### Tasks to complete
- a) In the article on shipbuilding and maritime cargo, what total of cumulative ship orders does SK Securities report as of August?
- b) Copy the stretch of the article on shipbuilding and maritime cargo from "According to SK" through "period last year.".
- c) What comes next in the article on shipbuilding and maritime cargo? Write a continuation that picks up after its final sentence.

### Quoted passage
————————

Historic Worst Decline in Maritime Cargo Volume Due to COVID-19
Shipbuilders' Stock Prices Plunge Amid Past Cargo Volume Declines
Qatar Windfall Merely Temporary Boost to Stock Prices
[Asia Economy Reporter Minji Lee] There is a forecast that the corporate value of the shipbuilding industry in the fourth quarter will deteriorate further as the second half progresses. This is because maritime cargo volume has plummeted to an all-time low due to the spread of the novel coronavirus disease (COVID-19), and shipowners' order volumes are almost nonexistent.
According to SK Securities on the 27th, the cumulative ship orders as of August amounted to only 8.12 million CGT. Assuming the current trend of order volumes continues, it is projected that this year's order volume will decrease by 57% compared to the same period last year.
▲A domestic shipbuilding company delivered the world's first natural gas-powered LNG carrier last year (photo unrelated to the article content)
Looking back at the Lehman Brothers crisis, the maritime cargo volume in 2009 recorded 8.265 billion tons, down 4.12% from the previous year (8.62 billion tons), as the long-term recession phase persisted. Even before Lehman Brothers filed for bankruptcy protection on September 15, 2008, shipowners' order volumes sharply declined amid growing concerns over financial tightening. In 2009, ship orders fell by 68% compared to the same period the previous year, totaling only 17.56 million CGT. The stock prices of domestic shipbuilders, which ranked first in the global shipbuilding industry, also underwent significant adjustments.
Seungwoo Yoo, a researcher at SK Securities, explained, "It took quite a long time for stock prices and maritime cargo volumes to recover from the decline at that time. Cargo volumes only began to recover around 2010, and shipbuilders' stock prices started to recover in earnest from 2019."
Since it is uncertain when the recession caused by COVID-19 will recover, it is expected that it will take a long time for maritime cargo volumes to rebound as well. Currently, Clarkson Research forecasts that this year's maritime cargo volume will be 11.24 billion tons, a 5.24% decrease compared to last year's 11.86 billion tons. Researcher Yoo analyzed, "It is expected to experience the largest decline since records began, and given the significant drop, the recession could last even longer than the Lehman Brothers crisis."

————————

### Supplied records
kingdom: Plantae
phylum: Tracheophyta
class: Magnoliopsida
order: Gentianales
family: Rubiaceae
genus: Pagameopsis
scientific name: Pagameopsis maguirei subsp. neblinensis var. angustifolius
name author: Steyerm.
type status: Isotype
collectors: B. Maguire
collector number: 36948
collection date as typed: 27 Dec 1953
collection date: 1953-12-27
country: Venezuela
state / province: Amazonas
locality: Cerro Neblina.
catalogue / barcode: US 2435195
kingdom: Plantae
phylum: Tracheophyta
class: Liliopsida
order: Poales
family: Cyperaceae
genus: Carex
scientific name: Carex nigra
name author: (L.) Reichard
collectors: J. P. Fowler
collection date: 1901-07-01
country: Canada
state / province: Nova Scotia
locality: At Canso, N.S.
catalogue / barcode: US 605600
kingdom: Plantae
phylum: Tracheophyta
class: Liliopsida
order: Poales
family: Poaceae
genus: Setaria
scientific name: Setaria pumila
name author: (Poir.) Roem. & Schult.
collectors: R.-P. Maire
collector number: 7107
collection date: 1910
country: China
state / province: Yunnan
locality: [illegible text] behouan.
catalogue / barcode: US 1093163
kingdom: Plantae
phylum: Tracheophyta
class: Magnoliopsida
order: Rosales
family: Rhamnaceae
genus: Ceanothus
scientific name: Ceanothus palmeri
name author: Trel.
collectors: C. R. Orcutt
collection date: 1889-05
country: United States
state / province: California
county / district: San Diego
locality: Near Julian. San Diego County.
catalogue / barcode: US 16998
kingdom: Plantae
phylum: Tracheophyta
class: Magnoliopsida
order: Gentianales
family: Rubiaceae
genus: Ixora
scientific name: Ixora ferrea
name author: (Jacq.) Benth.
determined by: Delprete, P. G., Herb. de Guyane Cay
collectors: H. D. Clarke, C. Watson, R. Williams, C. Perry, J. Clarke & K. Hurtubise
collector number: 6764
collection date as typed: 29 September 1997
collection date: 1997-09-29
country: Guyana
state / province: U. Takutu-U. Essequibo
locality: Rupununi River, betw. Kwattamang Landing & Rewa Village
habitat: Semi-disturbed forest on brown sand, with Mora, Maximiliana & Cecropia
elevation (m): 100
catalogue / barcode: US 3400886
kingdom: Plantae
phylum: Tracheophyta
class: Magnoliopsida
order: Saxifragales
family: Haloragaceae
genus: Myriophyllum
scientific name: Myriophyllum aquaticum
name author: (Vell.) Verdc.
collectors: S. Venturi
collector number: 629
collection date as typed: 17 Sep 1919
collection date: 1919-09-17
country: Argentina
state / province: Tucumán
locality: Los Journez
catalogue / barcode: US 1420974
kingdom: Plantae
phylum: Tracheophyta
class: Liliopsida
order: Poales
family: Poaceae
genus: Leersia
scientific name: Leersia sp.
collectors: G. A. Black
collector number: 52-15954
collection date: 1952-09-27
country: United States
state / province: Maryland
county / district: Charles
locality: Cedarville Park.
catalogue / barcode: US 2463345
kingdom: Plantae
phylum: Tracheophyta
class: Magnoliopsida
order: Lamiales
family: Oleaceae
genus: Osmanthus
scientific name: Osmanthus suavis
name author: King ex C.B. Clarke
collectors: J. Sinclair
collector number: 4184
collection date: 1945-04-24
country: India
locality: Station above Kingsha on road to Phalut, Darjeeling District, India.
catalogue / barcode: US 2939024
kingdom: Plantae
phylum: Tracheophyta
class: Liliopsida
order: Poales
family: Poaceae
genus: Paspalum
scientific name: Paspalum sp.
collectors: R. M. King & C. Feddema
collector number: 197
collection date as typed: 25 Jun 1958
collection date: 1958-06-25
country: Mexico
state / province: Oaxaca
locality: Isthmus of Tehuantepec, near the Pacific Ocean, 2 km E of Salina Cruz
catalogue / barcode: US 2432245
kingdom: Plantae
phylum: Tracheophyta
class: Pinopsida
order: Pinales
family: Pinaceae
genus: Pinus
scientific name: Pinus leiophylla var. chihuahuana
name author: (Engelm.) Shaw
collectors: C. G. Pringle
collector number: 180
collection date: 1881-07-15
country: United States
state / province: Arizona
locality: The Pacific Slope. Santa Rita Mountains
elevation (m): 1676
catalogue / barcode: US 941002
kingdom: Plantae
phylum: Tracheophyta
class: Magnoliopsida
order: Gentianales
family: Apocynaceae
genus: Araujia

————————

### Answers to the exercises
- a) 8.12 million CGT.

- b)
According to SK Securities on the 27th, the cumulative ship orders as of August amounted to only 8.12 million CGT. Assuming the current trend of order volumes continues, it is projected that this year's order volume will decrease by 57% compared to the same period last year.

- c)
The outlook for the shipbuilding industry in the fourth quarter is also negative. Corporate values are expected to worsen as the second half progresses. Looking at the monthly new ship price trends up to August, new ship prices, mainly for VLCCs and bulk carriers, have been rapidly declining since April. Although bulk carriers are not a ship type ordered by domestic shipbuilders and can be excluded, the sharp decline in VLCC prices is negative. Container ships have also recorded a slight downward trend since April, with only LNG carriers holding steady.
Researcher Yoo said, "Over the past two years, the industry has been sustained by the advances of Korea Shipbuilding & Offshore Engineering and Samsung Heavy Industries, but there is no sign of an increase in the combined order backlog of the three companies including Daewoo Shipbuilding & Marine Engineering. Thanks to Korea Shipbuilding & Offshore Engineering and Samsung Heavy Industries securing some LNG carrier and VLCC orders, new ship prices managed to hold up in 2019, but if cargo volumes decline, the downward trend in new ship prices will be unavoidable."
The Qatar LNG carrier orders are not an immediate positive factor for the three domestic shipbuilders. Since these are slow reservations and not confirmed orders, the actual order volume may change. As of the end of last year, cumulative shipbuilding orders for each company were $4.2 billion for Korea Shipbuilding & Offshore Engineering, $700 million for Samsung Heavy Industries, and $1.53 billion for Daewoo Shipbuilding & Marine Engineering, indicating a sluggish situation. Even when combined with Qatar orders, the achievement rates against this year's order targets are 34.5%, 23.6%, and 39%, respectively. Researcher Yoo stated, "The Qatar factor only led to a temporary stock price increase. Since a recession in the second half is inevitable, it should be seen as a warning sign for achieving the annual order targets."